▶ _About this task_:
Set down the data that follows again, exactly as written.
*** Data supplied
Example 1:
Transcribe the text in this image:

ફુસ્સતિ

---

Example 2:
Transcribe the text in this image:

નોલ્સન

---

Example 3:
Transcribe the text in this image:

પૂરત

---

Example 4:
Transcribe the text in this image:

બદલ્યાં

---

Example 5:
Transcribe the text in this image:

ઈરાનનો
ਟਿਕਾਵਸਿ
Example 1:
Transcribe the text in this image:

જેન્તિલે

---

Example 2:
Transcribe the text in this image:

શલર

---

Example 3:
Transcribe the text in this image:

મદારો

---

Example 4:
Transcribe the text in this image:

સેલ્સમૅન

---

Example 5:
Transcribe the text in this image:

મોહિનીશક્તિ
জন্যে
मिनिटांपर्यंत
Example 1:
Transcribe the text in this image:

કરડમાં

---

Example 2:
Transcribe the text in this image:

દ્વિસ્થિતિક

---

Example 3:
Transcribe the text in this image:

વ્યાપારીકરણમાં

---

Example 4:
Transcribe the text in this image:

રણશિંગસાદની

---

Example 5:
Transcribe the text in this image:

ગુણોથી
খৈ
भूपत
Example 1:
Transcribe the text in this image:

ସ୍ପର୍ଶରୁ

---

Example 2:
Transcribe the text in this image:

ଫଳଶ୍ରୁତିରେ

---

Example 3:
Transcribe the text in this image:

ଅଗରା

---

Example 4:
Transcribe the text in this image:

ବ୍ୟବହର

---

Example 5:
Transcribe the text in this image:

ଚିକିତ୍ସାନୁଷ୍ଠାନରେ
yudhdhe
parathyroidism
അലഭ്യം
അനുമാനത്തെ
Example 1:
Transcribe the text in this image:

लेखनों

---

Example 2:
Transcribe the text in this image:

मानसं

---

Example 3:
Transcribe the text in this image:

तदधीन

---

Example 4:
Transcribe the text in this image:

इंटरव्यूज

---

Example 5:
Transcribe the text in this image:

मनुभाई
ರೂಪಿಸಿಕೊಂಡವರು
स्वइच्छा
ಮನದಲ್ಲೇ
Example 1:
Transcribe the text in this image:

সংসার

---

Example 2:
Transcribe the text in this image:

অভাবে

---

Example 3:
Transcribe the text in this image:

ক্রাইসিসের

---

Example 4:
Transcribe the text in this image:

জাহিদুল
******
▶ _Solution to this exercise_:
Example 1:
Transcribe the text in this image:

ફુસ્સતિ

---

Example 2:
Transcribe the text in this image:

નોલ્સન

---

Example 3:
Transcribe the text in this image:

પૂરત

---

Example 4:
Transcribe the text in this image:

બદલ્યાં

---

Example 5:
Transcribe the text in this image:

ઈરાનનો
ਟਿਕਾਵਸਿ
Example 1:
Transcribe the text in this image:

જેન્તિલે

---

Example 2:
Transcribe the text in this image:

શલર

---

Example 3:
Transcribe the text in this image:

મદારો

---

Example 4:
Transcribe the text in this image:

સેલ્સમૅન

---

Example 5:
Transcribe the text in this image:

મોહિનીશક્તિ
জন্যে
मिनिटांपर्यंत
Example 1:
Transcribe the text in this image:

કરડમાં

---

Example 2:
Transcribe the text in this image:

દ્વિસ્થિતિક

---

Example 3:
Transcribe the text in this image:

વ્યાપારીકરણમાં

---

Example 4:
Transcribe the text in this image:

રણશિંગસાદની

---

Example 5:
Transcribe the text in this image:

ગુણોથી
খৈ
भूपत
Example 1:
Transcribe the text in this image:

ସ୍ପର୍ଶରୁ

---

Example 2:
Transcribe the text in this image:

ଫଳଶ୍ରୁତିରେ

---

Example 3:
Transcribe the text in this image:

ଅଗରା

---

Example 4:
Transcribe the text in this image:

ବ୍ୟବହର

---

Example 5:
Transcribe the text in this image:

ଚିକିତ୍ସାନୁଷ୍ଠାନରେ
yudhdhe
parathyroidism
അലഭ്യം
അനുമാനത്തെ
Example 1:
Transcribe the text in this image:

लेखनों

---

Example 2:
Transcribe the text in this image:

मानसं

---

Example 3:
Transcribe the text in this image:

तदधीन

---

Example 4:
Transcribe the text in this image:

इंटरव्यूज

---

Example 5:
Transcribe the text in this image:

मनुभाई
ರೂಪಿಸಿಕೊಂಡವರು
स्वइच्छा
ಮನದಲ್ಲೇ
Example 1:
Transcribe the text in this image:

সংসার

---

Example 2:
Transcribe the text in this image:

অভাবে

---

Example 3:
Transcribe the text in this image:

ক্রাইসিসের

---

Example 4:
Transcribe the text in this image:

জাহিদুল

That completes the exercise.